ETHAN HAWKE IS HARD TO FIND
Does suffering precede all greatness?
That’s the prime question at the heart of Wildcat, a Flannery O’Connor biopic co-written and directed by Ethan Hawke (Training Day, Before Sunrise trilogy).
Hawke discussed how he was plagued by the fear of making a boring biopic:
“We would describe this movie as a young woman dying of lupus who really wants to be a writer, but she fails constantly, and she's really unlikable, and she lives in the Jim Crow South and doesn't really deal with racism. Think it's a great idea? The answer is no.”
He continued:
“But I kept thinking about it; I think the Coen brothers would know what to do with Flannery O’Connor. She was so multi-dimensional as an artist.
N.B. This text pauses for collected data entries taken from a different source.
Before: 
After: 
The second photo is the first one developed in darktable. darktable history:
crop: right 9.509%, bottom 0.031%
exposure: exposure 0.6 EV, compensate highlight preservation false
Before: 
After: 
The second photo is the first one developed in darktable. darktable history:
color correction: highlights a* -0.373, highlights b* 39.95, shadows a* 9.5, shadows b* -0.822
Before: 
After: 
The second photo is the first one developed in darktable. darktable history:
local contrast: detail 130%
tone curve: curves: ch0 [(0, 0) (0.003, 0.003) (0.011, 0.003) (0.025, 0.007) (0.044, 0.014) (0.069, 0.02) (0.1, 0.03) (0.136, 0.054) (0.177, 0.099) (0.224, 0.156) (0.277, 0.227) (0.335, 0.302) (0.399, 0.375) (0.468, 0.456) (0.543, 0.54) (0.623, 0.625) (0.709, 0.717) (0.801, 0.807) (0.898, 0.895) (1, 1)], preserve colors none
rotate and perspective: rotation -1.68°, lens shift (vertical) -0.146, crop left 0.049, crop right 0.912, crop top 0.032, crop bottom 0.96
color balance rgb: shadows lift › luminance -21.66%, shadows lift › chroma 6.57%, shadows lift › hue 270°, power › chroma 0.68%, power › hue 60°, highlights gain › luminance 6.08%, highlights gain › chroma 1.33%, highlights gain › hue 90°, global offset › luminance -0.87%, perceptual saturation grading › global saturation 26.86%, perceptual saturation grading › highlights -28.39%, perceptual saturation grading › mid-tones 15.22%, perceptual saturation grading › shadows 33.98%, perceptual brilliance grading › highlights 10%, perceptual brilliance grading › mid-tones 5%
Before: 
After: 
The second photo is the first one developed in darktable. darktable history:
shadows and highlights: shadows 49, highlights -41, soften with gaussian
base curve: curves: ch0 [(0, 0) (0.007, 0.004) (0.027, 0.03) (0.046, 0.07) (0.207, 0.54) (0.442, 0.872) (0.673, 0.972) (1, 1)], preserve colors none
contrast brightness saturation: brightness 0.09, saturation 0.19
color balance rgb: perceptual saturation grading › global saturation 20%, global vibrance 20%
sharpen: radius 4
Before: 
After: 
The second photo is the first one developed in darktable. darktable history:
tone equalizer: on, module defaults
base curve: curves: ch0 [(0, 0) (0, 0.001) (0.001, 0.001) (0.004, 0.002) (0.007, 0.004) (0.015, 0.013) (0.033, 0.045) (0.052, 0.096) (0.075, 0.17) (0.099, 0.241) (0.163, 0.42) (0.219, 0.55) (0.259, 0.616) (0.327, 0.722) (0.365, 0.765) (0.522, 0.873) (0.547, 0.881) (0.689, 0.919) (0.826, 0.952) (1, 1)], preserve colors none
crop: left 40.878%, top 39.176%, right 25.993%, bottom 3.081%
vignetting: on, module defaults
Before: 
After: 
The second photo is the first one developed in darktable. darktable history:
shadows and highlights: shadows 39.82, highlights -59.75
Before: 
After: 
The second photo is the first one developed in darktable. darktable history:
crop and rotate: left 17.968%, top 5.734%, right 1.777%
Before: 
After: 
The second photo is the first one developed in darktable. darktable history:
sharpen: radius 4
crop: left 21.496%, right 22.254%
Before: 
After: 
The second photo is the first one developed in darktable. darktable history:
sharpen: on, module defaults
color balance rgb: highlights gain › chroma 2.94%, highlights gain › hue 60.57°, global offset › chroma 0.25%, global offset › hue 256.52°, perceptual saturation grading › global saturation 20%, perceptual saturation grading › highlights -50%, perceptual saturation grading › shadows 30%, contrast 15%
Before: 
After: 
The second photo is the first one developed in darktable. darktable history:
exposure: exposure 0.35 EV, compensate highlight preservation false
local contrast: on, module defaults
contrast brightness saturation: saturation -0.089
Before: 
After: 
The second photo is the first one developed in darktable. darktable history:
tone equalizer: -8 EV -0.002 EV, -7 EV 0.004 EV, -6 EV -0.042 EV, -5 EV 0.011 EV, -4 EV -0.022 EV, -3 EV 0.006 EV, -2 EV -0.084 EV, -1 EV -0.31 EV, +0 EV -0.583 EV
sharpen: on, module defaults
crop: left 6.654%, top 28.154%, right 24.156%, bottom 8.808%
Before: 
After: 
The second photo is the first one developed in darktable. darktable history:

The aspiration for excellence was at such a high pitch.”
In the film, Hawke leaned into the Coen brothers’ style by showcasing a standout element in O’Connor’s work: violence.
In one blisteringly visceral fantasy sequence, O’Connor, played by Ethan’s daughter Maya Hawke (Stranger Things), imagines herself executed point blank.
The Hawke’s have found a window into O’Connor’s greatness by defining her duality:
O’Connor, through writing stories stained with the underbelly of human suffering, escaped her personal pain.
Wildcat is now playing in theaters across the US.